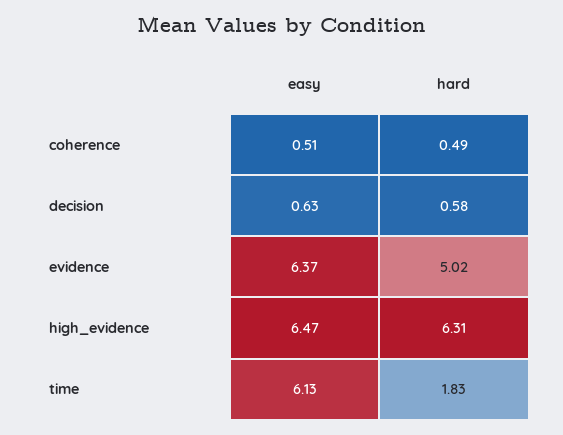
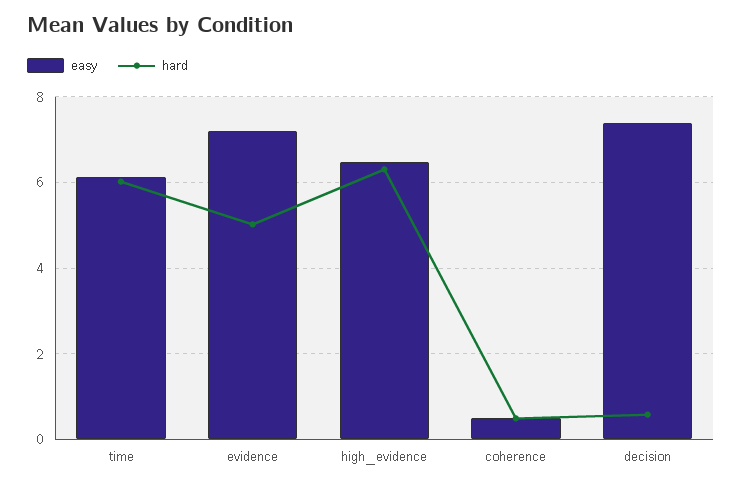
  {
    "easy": {
      "coherence": 0.51,
-     "decision": 0.63,
+     "decision": 7.4,
-     "evidence": 6.37,
+     "evidence": 7.2,
      "high_evidence": 6.47,
      "time": 6.13
    },
    "hard": {
      "coherence": 0.49,
      "decision": 0.58,
      "evidence": 5.02,
      "high_evidence": 6.31,
-     "time": 1.83
+     "time": 6
    }
  }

···

» **TASK PROMPT**: Look through the listing and return each line containing the word "decision".

» **TASK SOLUTION**:
-     "decision": 0.63,
+     "decision": 7.4,
      "decision": 0.58,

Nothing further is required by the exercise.